The first documented ‘nude’ image was sent in 1828 yet laws governing nude images remain confusing to this day. Governments work to catch up with state-of-the-art technology and the possible opportunities for criminals to exploit victims through those mediums. However, something as basic as sending a nude image is complex in Australian law.

Each Australian state sets its own ‘age of consent’. In the majority of states and territories, this age is 16 (17 in South Australia). Laws around sexting are much less clear-cut with both state and federal governments having the authority to create laws around online nude images.

Federal laws take priority over state laws, making the legal age of sexting 18. This is due to the legal age of the ‘child’ being established as 18 by the Commonwealth government. This means that a person who is old enough to engage in sex may still be legally too young to sext.

More than 52.5% of sexually active gay and bisexual boys between the ages of 14 and 17 use apps like Grindr to find sexual partners, according to the Journal of Adolescent Health. Ticking a box to say you are 18+ is inherent to younger generations who have lied about their age to access social media for the majority of their adolescence.
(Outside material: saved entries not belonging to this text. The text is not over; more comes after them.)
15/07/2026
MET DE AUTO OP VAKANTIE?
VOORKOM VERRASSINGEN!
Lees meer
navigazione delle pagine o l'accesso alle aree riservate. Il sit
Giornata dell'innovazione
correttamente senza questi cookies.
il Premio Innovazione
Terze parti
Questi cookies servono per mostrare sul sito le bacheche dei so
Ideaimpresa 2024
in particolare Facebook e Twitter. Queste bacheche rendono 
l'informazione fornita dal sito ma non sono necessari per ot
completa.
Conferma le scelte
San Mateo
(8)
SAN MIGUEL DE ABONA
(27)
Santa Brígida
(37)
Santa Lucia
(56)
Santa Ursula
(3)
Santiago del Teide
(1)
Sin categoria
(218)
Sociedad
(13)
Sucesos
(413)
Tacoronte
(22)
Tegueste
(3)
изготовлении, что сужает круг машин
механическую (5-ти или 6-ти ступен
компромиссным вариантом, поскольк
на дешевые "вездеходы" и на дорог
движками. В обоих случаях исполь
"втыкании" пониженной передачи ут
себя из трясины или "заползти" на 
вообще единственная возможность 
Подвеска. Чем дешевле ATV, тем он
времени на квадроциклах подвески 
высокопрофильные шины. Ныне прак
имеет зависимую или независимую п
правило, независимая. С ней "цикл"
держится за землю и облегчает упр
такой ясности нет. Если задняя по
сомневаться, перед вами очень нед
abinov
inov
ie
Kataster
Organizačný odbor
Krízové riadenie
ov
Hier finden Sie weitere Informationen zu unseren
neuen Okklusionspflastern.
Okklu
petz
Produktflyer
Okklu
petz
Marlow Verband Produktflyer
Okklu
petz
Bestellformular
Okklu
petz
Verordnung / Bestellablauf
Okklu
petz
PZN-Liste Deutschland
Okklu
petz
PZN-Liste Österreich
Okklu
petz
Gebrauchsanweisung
With apps like Grindr designed to make hookups as easy as possible, many queer men/masc people have found the process of sending nudes to be inherent in the pre-meeting process. This makes proof of age when talking to a younger potential partner imperative.

Sexting with a person under 18 can result in child pornography charges for both parties. A person over 18 can face imprisonment and listing on the sex offenders register. A person under the age of 18 can be charged for possessing a nude image of themself. Even photos/videos that do not depict nudity, such as someone under 18 dancing in their underwear, can result in child pornography charges for the subject.

These laws are complex and lack clarity, resulting in young people interested in exploring their sexuality inadvertently putting themselves at risk of criminal charges. Additionally, the lack of regulation of online dating apps means that the protections to ensure all users are above the age of 18 simply aren’t there. Be safe and diligent, as these laws and online regulations are not designed with queer hookup culture in mind.